De acordo com a tradição, Margaret foi alojada em uma câmara na ala exterior do castelo, e foi lá que, em 28 de janeiro de 1457, ela deu à luz seu primeiro e único filho. Henrique nasceu mais de três meses após a morte de seu pai, e o parto, que já era arriscado em circunstâncias normais, foi ainda mais perigoso dado a idade e a estrutura física da mãe. O trabalho de parto foi longo e difícil, e esperava-se que tanto a mãe quanto a criança morressem em decorrência dele. A imaturidade física da mãe foi grande parte do problema, e como o Confessor de Margaret, John Fisher, escreveria mais tarde: “Parecia um milagre que alguém pudesse nascer de uma pessoa tão pequena. ”
É comumente aceito que o processo do parto danificou o corpo de Margaret, já que não há registro de que ela tenha concebido outra criança, e esse fator é atribuído à sua juventude na época do nascimento de Henrique VII.
Mãe e filho continuaram a viver na residência de Jasper Tudor. Jasper procurou influenciar as decisões de Margaret sobre seu filho, e foi durante o batismo que a jovem demonstrou sua força de vontade pela primeira vez.

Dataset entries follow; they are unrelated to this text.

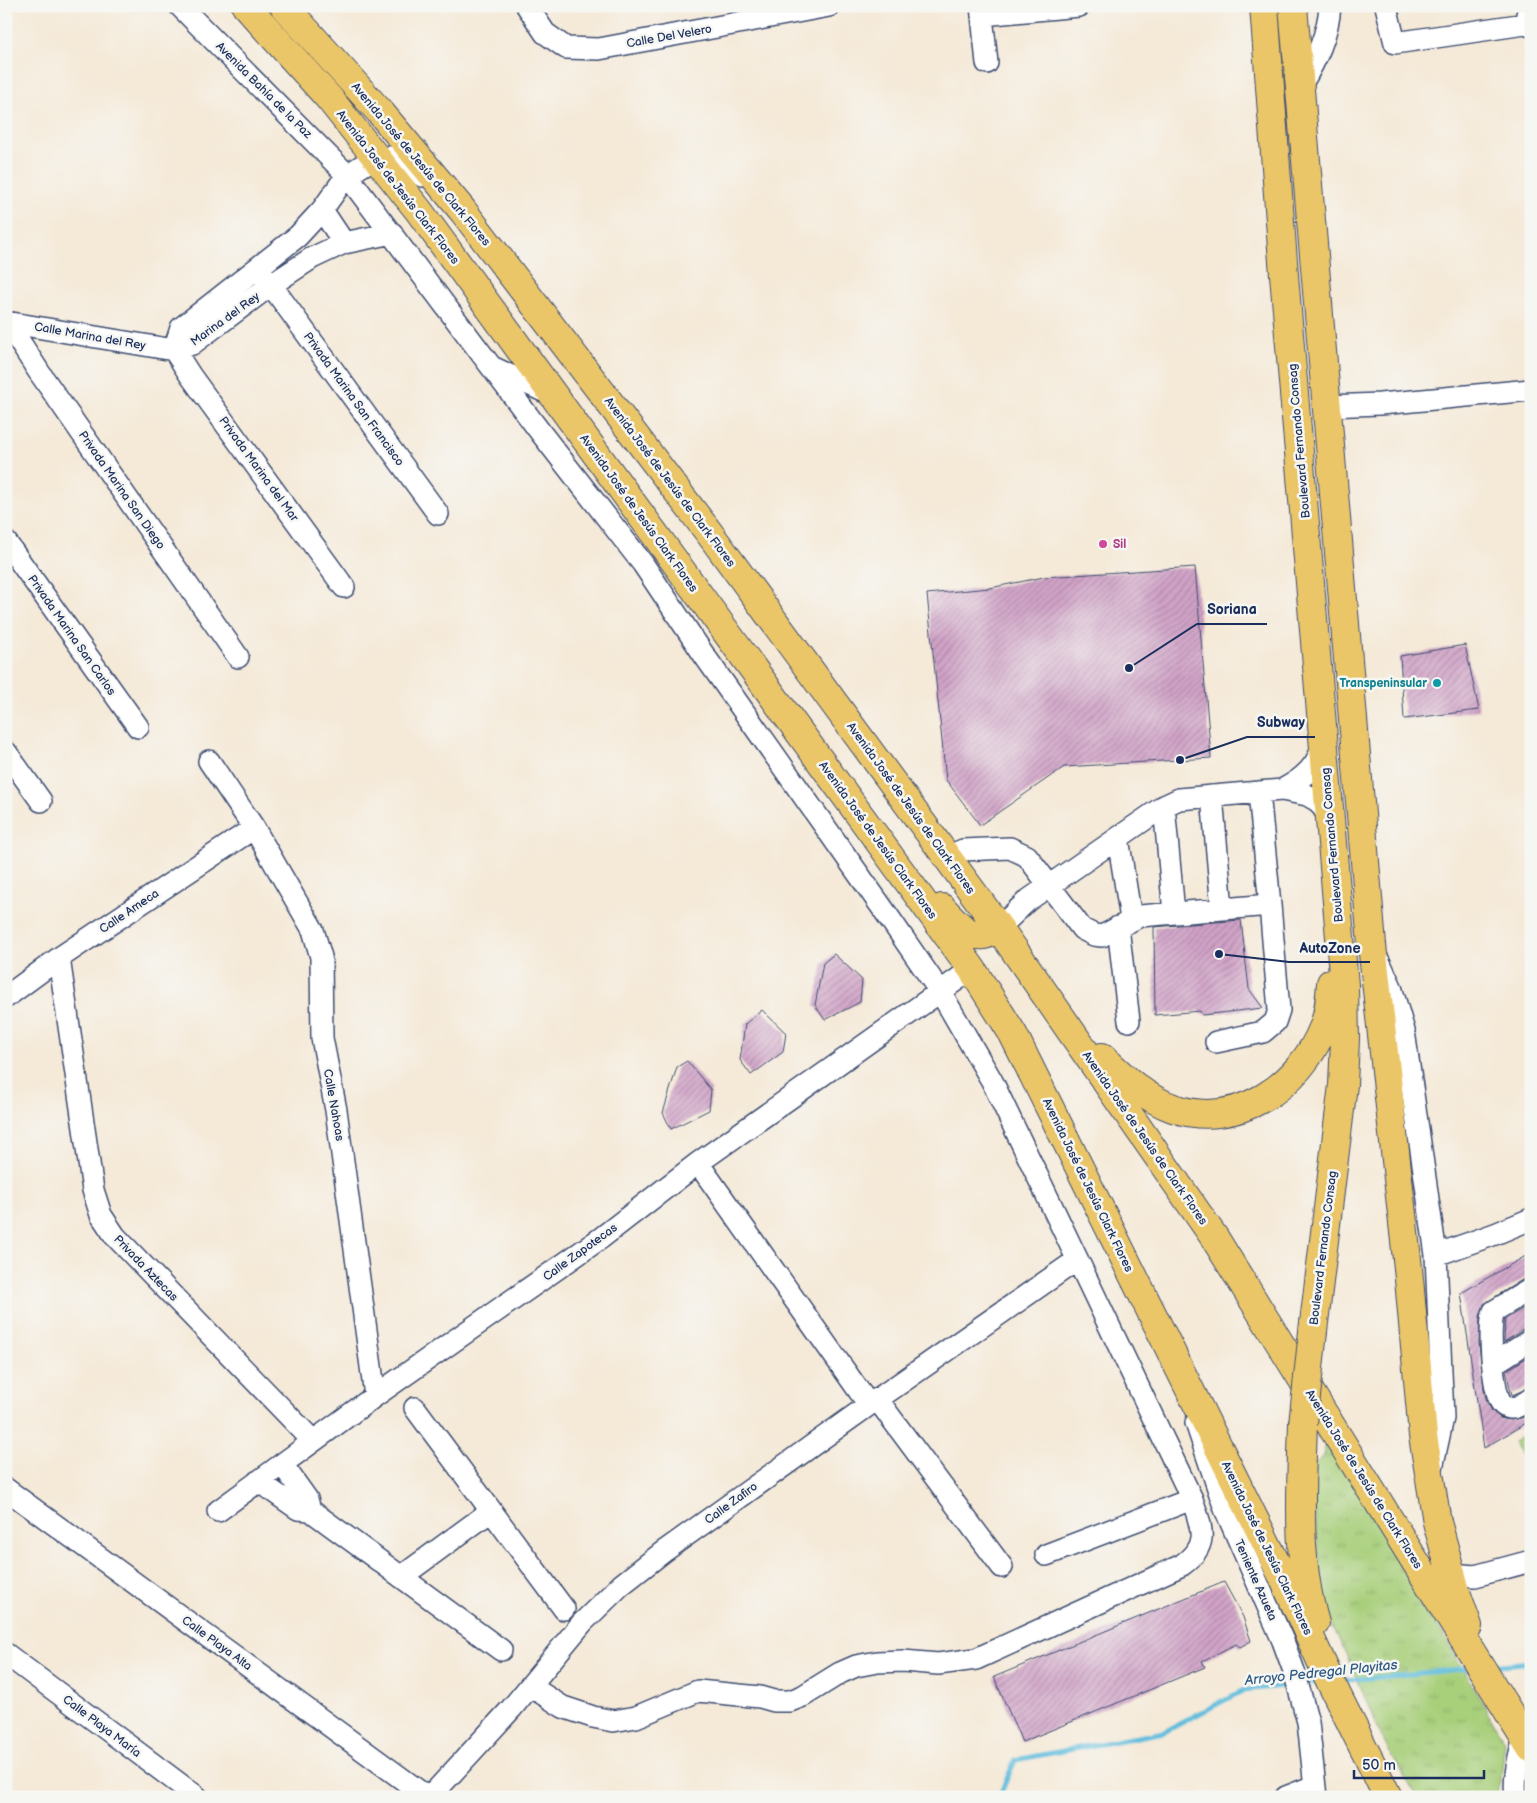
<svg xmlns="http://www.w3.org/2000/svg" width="1537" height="1803" font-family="'Balsamiq Sans',sans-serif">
<defs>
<pattern id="park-tufts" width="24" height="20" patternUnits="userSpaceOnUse" patternTransform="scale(1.25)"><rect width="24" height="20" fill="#a8cf7a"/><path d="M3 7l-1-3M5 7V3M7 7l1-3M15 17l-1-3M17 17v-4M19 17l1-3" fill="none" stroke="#90b26c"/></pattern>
<pattern id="building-hatch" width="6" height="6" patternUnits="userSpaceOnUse" patternTransform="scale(1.25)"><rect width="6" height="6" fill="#d1a3c7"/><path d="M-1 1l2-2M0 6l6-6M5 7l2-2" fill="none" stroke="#a985a5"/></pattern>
</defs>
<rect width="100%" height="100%" fill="#f6f6f2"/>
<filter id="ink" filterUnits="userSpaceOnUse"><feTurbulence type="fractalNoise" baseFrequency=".02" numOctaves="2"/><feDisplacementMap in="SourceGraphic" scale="10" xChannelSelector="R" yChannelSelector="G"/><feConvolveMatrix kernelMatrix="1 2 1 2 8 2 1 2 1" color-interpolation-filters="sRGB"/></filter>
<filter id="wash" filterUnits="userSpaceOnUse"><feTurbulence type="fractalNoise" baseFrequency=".0096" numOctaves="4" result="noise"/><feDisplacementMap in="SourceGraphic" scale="20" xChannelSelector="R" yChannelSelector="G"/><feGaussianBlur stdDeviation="1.12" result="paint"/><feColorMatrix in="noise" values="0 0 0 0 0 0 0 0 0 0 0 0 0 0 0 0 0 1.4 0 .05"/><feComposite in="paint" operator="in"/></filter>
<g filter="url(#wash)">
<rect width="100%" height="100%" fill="#f5e9d7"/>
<path fill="url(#park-tufts)" stroke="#627f6c" d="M1327,1434L1505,1742L1501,1775L1496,1797H1418C1400,1769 1381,1743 1372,1712L1324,1607L1309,1450L1315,1464L1324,1456Z"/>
<path fill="#a8cf7a" stroke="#627f6c" d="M1531,1431V1470L1513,1442Z"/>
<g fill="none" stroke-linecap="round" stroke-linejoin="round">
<path stroke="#5ebddd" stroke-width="5" d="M1491,1666L1531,1662
M1340,1681L1471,1668
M1302,1684L1321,1683
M6,1792L16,1797
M999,1797L1015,1760L1164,1732L1244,1690L1294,1685"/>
</g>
<g id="blocks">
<path fill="url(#building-hatch)" d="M1195,567L1211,758L1064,767L980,825L946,780L927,594L990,588L1044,577Z
M1465,645L1479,710L1404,719L1400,656Z
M1241,920L1249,989L1263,1008L1202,1015L1200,1011L1155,1015L1154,927Z
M834,954L862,980L860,1002L825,1020L815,1005L823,963Z
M762,1010L786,1033L783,1052L751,1075L740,1060L745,1024Z
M687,1061L711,1090L709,1110L671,1129L663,1113L677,1067Z
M1531,1253V1277L1525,1278L1484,1304L1480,1317L1479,1344L1484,1390L1487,1402L1492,1411L1500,1418L1511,1420L1521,1418L1531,1414V1420L1484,1448L1461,1293Z
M1531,1304V1328L1524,1329L1504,1342L1505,1319Z
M1531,1355V1387L1512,1395L1506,1371Z
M1224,1582L1243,1617L1251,1641L1240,1647L1236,1644L1202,1661L1205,1667L1022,1742L994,1677Z"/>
</g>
</g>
<g filter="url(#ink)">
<use href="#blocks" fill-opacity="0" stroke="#3c4b70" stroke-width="1"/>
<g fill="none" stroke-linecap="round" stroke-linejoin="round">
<defs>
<path id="minor" d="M180,6L347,175L541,433L643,564L704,655L888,916L941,993L992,1081L1192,1499C1201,1527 1211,1544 1182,1565L976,1659L938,1664L903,1661L877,1662L856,1666L840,1673L803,1696L790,1701H774L760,1697L698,1691L636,1717L613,1721L593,1717L563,1707L530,1686
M527,6L545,33L566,48L599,49L829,6
M981,6L987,63
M1386,6L1395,43L1525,24L1531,26
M982,15L1079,6
M1525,24L1529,6
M1301,85C1316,60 1328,35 1330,6
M322,210L344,243
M263,274L438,514
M6,322L174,350L192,344L271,285L312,258L344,243L392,233
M7,322L39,372L238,657
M174,350L181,328L298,236L322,210L347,175L376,157H400L422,176
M174,350L190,375L344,587
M494,368L552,395
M1327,406L1380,404L1531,390
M6,542L138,727
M6,752L41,801
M209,761L254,828L313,930L321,957L322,1038L336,1110L375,1396
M1282,790C1303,779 1320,765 1323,741
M1212,796L1222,909
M1164,806L1174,913
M1118,838L1131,919
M946,857L963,850L1010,848L1027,856L1082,929L1094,935L1102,936L1140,916L1270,905L1259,792
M1118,927L1129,1021
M999,928L1027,901L1164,806L1179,799L1282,790L1307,795L1319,802L1329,817
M59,958L93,1190L101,1215L115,1236L313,1441
M1379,961L1391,987L1404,1031L1436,1255L1443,1418L1432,1468
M6,997L59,958L254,828
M1216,1042L1263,1032L1275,1022L1279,1010L1270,905
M698,1163L869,1405
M1436,1255L1495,1234L1531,1219
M1531,1289L1494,1311C1488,1324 1492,1395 1503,1405C1512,1413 1523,1403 1531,1399
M1493,1364L1531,1340
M877,1399L1002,1567
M415,1408L564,1609
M1196,1423L1225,1509L1283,1641L1294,1671L1308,1722L1316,1797
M282,1464L307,1499L310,1510
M258,1481L298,1509L310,1510L501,1650
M6,1489L427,1797
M218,1511L375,1396L601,1238L698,1163L972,969
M1046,1555L1192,1499
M1451,1574L1475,1576L1531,1561
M401,1577L491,1511
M6,1654L197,1797
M430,1797L511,1709L582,1623L621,1585L663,1552L869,1405L1077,1260
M1286,1797L1314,1786
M1516,1797C1513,1777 1519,1758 1524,1738"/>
<path id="highway" d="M246,6L328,97L419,211L972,969L1013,1034L1282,1575L1331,1683L1388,1797
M284,6L380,112L463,211L710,534L999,928L1214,1237L1531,1748
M1264,6L1284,275L1344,985L1345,1039L1343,1085L1313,1331
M1293,6L1372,945L1408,1268L1423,1436L1437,1522L1457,1595L1468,1626
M942,908C953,919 967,938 984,935C989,934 994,930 999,928
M1102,1057C1123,1077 1145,1098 1173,1108C1236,1130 1300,1086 1323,1028C1329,1014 1330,998 1331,983
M1303,1424C1301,1490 1296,1559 1315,1623"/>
</defs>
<use href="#minor" stroke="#3c4b70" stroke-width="24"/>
<use href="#highway" stroke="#3c4b70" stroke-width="30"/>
<use href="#minor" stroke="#fff" stroke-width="21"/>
<use href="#highway" stroke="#ebc669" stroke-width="28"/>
<defs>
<path id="highway-bridge" d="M1303,1424L1313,1331"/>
</defs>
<use href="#highway-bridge" stroke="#3c4b70" stroke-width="30" stroke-linecap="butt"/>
<use href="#highway-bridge" stroke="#ebc669" stroke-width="28"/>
</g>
</g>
<circle fill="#d1479c" stroke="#f6f6f2" stroke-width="2" cx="1103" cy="544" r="5"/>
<circle fill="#0f9aa8" stroke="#f6f6f2" stroke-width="2" cx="1437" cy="683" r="5"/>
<g text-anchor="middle" stroke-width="5" stroke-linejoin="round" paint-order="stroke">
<g font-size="12" fill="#1b2f5e" stroke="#f6f6f2">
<text transform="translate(669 36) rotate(-10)" y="4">Calle Del Velero</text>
<text transform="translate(264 90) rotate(45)" y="4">Avenida Bahía de la Paz</text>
<text transform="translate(421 164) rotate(50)" y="4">Avenida José de Jesús de Clark Flores</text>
<text transform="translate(398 187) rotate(52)" y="4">Avenida José de Jesús Clark Flores</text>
<text transform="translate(225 319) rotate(-36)" y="4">Marina del Rey</text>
<text transform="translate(90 336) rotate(10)" y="4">Calle Marina del Rey</text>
<text transform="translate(354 399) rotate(54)" y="4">Privada Marina San Francisco</text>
<text transform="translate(1299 441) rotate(-95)" y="4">Boulevard Fernando Consag</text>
<text transform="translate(259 469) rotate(54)" y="4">Privada Marina del Mar</text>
<text transform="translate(670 482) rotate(53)" y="4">Avenida José de Jesús de Clark Flores</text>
<text transform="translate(122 490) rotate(55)" y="4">Privada Marina San Diego</text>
<text transform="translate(639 513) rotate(54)" y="4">Avenida José de Jesús Clark Flores</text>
<text transform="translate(72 635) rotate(55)" y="4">Privada Marina San Carlos</text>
<text transform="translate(911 808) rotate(54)" y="4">Avenida José de Jesús de Clark Flores</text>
<text transform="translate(878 840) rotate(54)" y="4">Avenida José de Jesús Clark Flores</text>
<text transform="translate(1332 845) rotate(-95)" y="4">Boulevard Fernando Consag</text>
<text transform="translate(129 911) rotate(-34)" y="4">Calle Ameca</text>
<text transform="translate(334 1105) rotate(80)" y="4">Calle Nahoas</text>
<text transform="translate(1145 1138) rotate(55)" y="4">Avenida José de Jesús de Clark Flores</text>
<text transform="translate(1088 1185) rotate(64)" y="4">Avenida José de Jesús Clark Flores</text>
<text transform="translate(1323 1248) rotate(-83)" y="4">Boulevard Fernando Consag</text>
<text transform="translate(580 1252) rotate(-36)" y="4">Calle Zapotecas</text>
<text transform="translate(146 1268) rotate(46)" y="4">Privada Aztecas</text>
<text transform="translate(1364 1479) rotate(58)" y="4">Avenida José de Jesús de Clark Flores</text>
<text transform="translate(731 1503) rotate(-36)" y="4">Calle Zafiro</text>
<text transform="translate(1267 1548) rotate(64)" y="4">Avenida José de Jesús Clark Flores</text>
<text transform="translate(1256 1580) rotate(66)" y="4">Teniente Azueta</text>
<text transform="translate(217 1643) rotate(36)" y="4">Calle Playa Alta</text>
<text transform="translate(102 1726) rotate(37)" y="4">Calle Playa María</text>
</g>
<g font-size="12" font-weight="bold" fill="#b23c85" stroke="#f6f6f2" text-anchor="start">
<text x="1113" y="548">Sil</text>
</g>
<g font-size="12" font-weight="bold" fill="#0d838f" stroke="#f6f6f2" text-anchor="end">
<text x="1427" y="687">Transpeninsular</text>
</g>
<g font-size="14" font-style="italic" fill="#2f5a84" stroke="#f6f6f2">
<text transform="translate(1321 1672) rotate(-6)" y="5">Arroyo Pedregal Playitas</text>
</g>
</g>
<path fill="none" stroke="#1b2f5e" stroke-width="2" d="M1129 668L1197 624H1267M1180 760L1247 737H1315M1219 954L1289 962H1370"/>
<g fill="#1b2f5e" stroke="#f6f6f2" stroke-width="2">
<circle cx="1129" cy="668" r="5"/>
<circle cx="1180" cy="760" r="5"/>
<circle cx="1219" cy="954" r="5"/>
</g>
<g font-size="14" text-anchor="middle" font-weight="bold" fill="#1b2f5e" stroke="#f6f6f2" stroke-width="5" stroke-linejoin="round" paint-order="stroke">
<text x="1232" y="614">Soriana</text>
<text x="1281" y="727">Subway</text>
<text x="1330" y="953">AutoZone</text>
</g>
<rect width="1537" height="1803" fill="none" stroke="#f6f6f2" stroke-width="25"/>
<path d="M1354 1770v8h130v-8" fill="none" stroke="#1b2f5e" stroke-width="2.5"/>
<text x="1362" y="1770" font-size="15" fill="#1b2f5e" stroke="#f6f6f2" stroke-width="4" paint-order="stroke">50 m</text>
</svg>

O cronista galês do século XVI, Elis Gruffydd, alegou que, em seu batismo, o filho de Margaret foi nomeado Owen, uma escolha feita por Jasper, como uma homenagem a seu pai e avô do garoto, Owen Tudor, que ainda estava vivo. E Margaret, ao ouvir sobre a escolha do nome no batismo, ordenou ao bispo para batizar seu filho novamente, e desta vez com o nome certo: Henrique.
Ao nomear seu filho em homenagem ao Rei, seu tio, – que provavelmente era também seu padrinho -, Margaret assegurou que seu bebê tivesse um protetor poderoso e uniu firmemente sua criança à Família Real.
Após isso, a jovem mãe passou a dedicar sua atenção inteiramente para seu filho, que, de acordo com seu biógrafo contemporâneo, Bernard André, era uma criança delicada. Henrique Tudor possuía uma forte semelhança física com sua mãe, sendo de uma constituição pequena, e olhos penetrantes emoldurados por uma face longa e fina. Durante esses primeiros meses, mãe e filho raramente estavam separados, pois Margaret acreditava que sua presença daria força a sua criança. Embora Margaret estivesse constantemente ciente dos perigos da situação política na Inglaterra, em Pembroke, ela sentia-se protegida de tudo o que estava acontecendo, e passava todo seu tempo com seu filho. É possível afirmar que, o ano após seu nascimento, pode ter sido um dos mais pacíficos da vida de Henrique Tudor.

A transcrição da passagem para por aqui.